1. Parallel-join: split the pairs to be tested over several processors. Each processor computes part of the join,and then the results are assembled (merged).
2. Ideally, the overall work of computing join is partitioned evenly over all processors. If such a split is achieved without any overhead, a parallel join using N processors will take 1/N times as long as the same join would take on a single processor.
3. In practice, the speedup is less dramatic because
(a) Overhead is incurred in partitioning the work among the processors.
(b) Overhead is incurred in collecting the results computed by each processor.
(c) If the split is not even, the final result cannot be obtained until the last processor has finished.
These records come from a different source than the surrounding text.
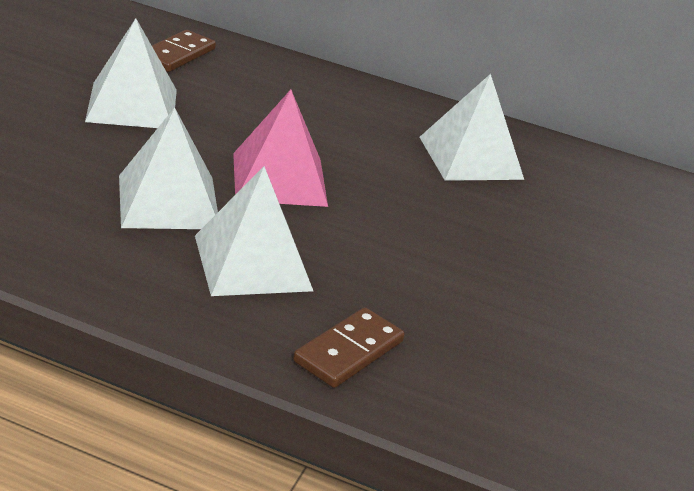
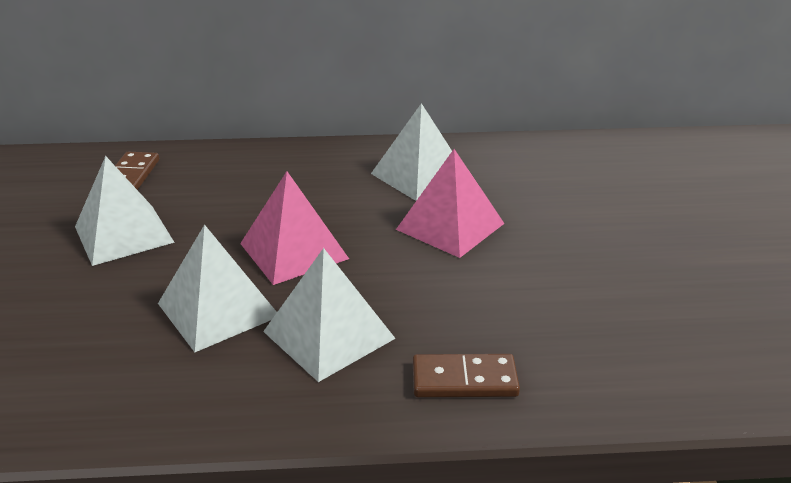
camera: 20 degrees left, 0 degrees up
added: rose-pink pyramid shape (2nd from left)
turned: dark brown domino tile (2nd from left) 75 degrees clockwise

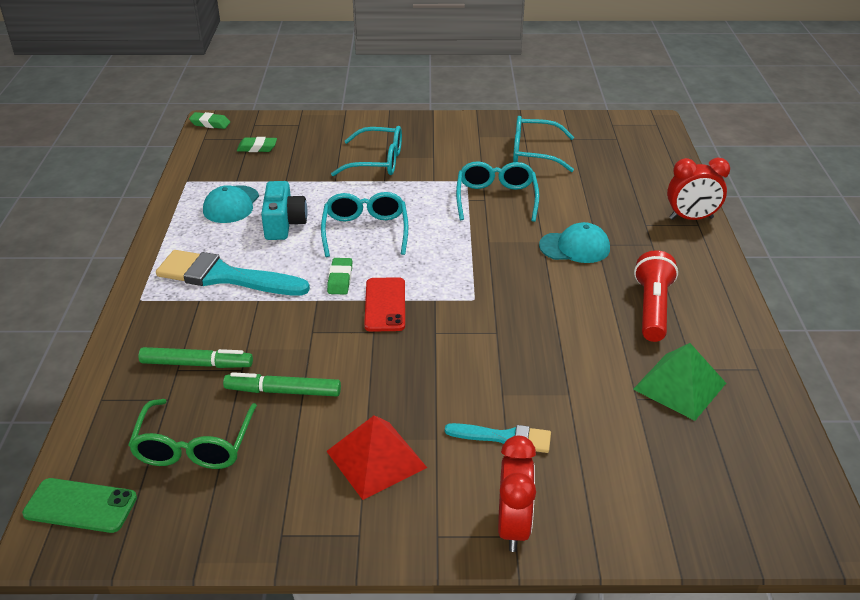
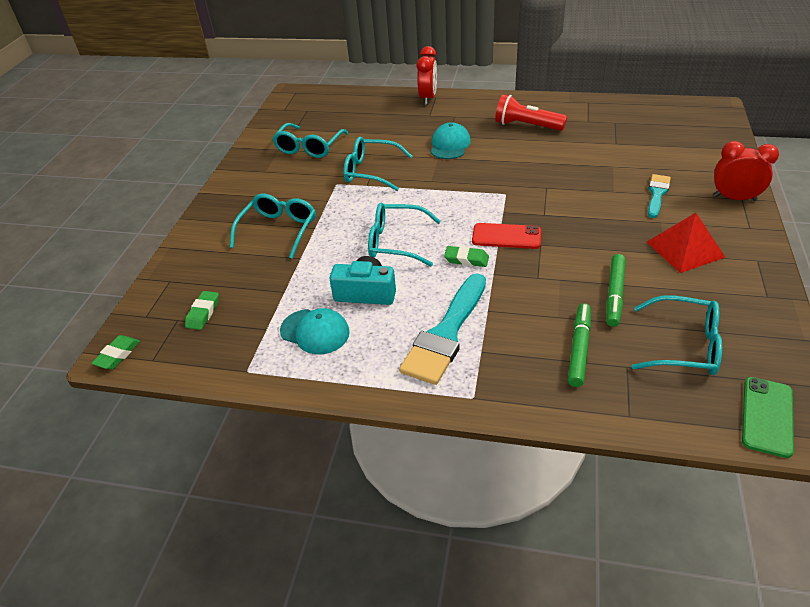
camera: 75 degrees left, 5 degrees up
removed: leaf-green pyramid shape
recoloured: leaf-green glasses to turquoise glasses (5th from left)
(d) The processors may compete for shared system resources, e.g., for A ∝ B (e.g., deposit 1 customer),if each processor uses its own partition of A, and the main memory cannot hold the entire B, the processors need to synchronize the access of B so as to reduce the number of times that each block of B must be read in from disk.
4. A parallel hash algorithm to reduce memory contention.
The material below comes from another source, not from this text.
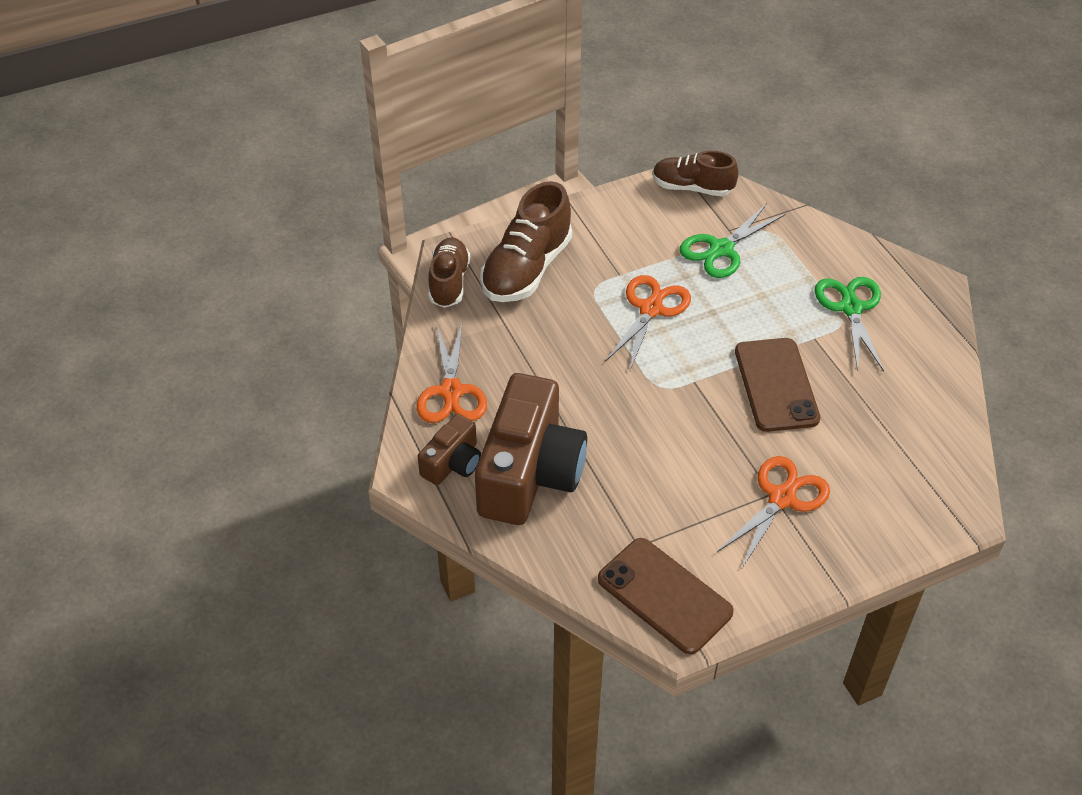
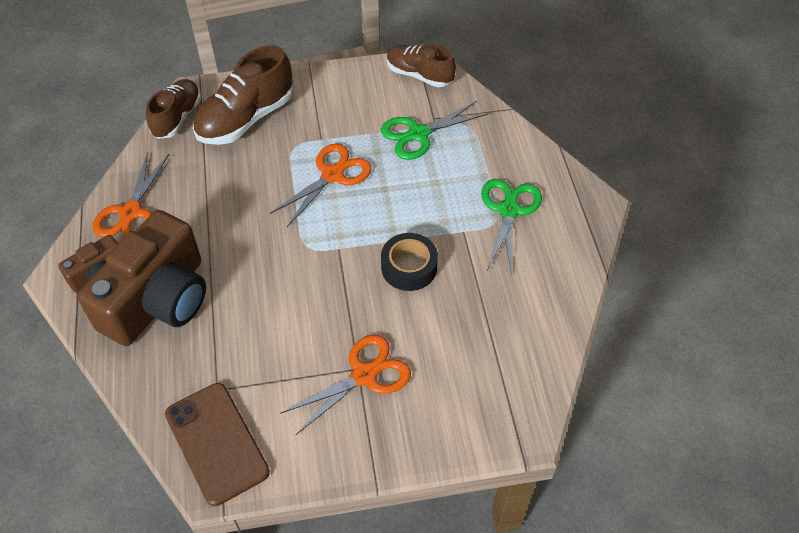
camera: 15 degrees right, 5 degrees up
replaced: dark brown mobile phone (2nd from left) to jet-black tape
Choose a hash function whose range is {1, . . .,N} which allows us to assign each of the N processors to exactly one hash bucket. Since the final outer for-loop of the hash-join algorithm iterates over buckets, each processor can process the iteration that corresponds to its assigned bucket. Since no tuple is assigned to more than one bucket, so there is no contention for B tuples. Since each processor considers one pair of tuples
at a time, the total main memory requirements of the parallel hash join algorithm are suffciently low that contention for space in main memory is unlikely.